Work instructions: Scan the records and identify every line in which the string "Gameplay" occurs, then return those lines.

Exercise materials START

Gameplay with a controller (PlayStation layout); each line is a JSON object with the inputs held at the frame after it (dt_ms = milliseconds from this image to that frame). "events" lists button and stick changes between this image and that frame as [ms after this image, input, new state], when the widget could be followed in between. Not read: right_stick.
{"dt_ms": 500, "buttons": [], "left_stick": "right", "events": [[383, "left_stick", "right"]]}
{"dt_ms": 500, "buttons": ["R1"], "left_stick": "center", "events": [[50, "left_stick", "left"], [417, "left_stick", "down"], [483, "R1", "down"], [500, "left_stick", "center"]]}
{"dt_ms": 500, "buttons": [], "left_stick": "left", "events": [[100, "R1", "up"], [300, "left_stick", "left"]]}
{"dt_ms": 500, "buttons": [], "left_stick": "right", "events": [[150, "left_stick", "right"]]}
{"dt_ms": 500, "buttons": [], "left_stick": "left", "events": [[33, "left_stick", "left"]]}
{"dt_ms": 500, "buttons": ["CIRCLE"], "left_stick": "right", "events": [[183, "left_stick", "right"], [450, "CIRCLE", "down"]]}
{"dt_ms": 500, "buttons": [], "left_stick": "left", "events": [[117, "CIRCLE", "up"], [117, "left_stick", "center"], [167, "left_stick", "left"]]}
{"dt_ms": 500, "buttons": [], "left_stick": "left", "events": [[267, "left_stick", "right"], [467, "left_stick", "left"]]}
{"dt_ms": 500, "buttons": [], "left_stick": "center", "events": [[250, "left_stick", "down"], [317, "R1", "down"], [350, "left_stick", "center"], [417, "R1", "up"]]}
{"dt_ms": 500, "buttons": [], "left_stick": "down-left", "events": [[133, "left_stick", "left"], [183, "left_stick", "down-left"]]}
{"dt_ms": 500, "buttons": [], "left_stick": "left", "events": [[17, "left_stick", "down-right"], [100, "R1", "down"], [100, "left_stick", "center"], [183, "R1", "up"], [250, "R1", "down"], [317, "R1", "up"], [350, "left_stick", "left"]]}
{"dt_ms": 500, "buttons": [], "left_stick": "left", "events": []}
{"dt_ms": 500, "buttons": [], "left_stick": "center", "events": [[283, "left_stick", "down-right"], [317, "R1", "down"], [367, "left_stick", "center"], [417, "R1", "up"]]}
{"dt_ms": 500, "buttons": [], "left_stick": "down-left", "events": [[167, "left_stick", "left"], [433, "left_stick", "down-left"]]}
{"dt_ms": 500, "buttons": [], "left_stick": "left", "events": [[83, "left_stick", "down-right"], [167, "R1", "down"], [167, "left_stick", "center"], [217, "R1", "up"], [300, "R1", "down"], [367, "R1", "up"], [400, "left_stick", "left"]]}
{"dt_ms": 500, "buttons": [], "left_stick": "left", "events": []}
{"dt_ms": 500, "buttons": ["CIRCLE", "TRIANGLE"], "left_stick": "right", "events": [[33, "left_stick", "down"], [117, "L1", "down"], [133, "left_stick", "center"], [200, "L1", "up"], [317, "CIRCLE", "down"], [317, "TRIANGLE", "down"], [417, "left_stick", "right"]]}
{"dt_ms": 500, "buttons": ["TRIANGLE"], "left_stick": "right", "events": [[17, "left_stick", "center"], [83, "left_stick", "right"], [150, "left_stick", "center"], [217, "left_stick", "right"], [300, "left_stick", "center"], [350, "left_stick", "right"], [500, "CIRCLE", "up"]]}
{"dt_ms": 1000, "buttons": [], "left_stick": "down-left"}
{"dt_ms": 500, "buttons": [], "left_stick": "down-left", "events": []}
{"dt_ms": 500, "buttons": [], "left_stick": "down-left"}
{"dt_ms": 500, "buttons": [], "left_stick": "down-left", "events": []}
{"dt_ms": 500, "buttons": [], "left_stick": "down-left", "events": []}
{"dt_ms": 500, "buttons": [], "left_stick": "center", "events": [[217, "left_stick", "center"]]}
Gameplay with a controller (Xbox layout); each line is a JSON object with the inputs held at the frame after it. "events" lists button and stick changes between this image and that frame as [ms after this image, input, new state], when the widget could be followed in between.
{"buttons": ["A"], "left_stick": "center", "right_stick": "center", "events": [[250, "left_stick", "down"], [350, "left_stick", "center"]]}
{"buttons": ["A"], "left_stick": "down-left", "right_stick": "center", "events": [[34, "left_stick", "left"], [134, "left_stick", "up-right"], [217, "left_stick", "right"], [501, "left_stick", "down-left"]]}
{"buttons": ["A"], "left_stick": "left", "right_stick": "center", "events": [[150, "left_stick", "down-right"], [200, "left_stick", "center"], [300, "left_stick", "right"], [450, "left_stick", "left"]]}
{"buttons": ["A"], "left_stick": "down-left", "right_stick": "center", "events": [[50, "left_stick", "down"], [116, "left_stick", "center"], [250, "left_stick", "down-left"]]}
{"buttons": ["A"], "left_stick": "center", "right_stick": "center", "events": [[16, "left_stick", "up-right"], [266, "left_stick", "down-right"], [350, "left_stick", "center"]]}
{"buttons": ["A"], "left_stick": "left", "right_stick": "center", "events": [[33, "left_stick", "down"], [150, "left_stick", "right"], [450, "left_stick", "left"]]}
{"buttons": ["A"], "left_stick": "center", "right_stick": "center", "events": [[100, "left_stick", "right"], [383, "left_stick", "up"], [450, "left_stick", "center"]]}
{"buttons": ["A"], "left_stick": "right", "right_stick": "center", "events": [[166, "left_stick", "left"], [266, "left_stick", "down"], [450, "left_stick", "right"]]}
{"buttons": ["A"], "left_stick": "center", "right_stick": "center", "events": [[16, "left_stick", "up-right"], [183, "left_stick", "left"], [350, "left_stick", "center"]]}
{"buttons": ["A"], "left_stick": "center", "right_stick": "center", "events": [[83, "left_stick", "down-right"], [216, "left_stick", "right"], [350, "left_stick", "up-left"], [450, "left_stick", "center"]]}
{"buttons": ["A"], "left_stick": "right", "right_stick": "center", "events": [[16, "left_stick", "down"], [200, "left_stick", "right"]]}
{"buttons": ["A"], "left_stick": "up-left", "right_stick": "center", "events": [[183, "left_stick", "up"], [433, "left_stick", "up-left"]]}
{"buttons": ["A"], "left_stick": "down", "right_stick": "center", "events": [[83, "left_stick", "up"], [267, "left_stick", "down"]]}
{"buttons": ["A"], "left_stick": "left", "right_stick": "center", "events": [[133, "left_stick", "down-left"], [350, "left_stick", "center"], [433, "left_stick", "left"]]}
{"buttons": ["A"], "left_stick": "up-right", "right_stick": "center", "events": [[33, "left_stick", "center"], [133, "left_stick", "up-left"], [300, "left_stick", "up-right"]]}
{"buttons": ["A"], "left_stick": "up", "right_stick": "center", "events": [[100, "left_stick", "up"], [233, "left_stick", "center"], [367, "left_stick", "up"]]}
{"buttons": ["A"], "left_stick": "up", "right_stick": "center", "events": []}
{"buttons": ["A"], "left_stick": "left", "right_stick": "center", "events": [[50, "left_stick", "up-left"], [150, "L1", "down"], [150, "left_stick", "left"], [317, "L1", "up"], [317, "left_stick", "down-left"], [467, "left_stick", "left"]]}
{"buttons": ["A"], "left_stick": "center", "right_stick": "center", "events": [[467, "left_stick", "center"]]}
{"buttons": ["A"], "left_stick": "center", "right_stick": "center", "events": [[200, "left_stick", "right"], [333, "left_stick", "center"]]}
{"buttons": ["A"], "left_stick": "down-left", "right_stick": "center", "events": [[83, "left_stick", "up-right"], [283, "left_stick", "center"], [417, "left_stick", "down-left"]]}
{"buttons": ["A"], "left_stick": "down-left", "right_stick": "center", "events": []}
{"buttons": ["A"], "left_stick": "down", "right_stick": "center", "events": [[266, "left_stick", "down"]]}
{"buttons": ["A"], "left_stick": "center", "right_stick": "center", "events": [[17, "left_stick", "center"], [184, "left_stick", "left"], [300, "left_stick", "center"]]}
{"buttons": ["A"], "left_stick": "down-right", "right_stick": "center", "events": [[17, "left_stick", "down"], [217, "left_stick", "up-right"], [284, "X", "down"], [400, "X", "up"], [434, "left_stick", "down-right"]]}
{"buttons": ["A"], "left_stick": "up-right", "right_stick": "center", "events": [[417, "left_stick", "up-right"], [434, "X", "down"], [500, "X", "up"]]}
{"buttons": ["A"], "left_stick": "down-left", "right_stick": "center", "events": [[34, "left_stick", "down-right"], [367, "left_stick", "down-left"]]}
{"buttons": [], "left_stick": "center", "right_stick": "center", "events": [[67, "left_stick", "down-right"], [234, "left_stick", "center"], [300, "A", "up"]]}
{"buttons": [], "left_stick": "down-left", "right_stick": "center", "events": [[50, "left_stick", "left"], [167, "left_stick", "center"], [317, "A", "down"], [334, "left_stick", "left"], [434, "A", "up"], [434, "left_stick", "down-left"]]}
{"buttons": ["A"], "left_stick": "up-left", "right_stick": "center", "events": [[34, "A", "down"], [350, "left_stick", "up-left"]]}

Exercise materials END

Exercise solution:
Gameplay with a controller (PlayStation layout); each line is a JSON object with the inputs held at the frame after it (dt_ms = milliseconds from this image to that frame). "events" lists button and stick changes between this image and that frame as [ms after this image, input, new state], when the widget could be followed in between. Not read: right_stick.
Gameplay with a controller (Xbox layout); each line is a JSON object with the inputs held at the frame after it. "events" lists button and stick changes between this image and that frame as [ms after this image, input, new state], when the widget could be followed in between.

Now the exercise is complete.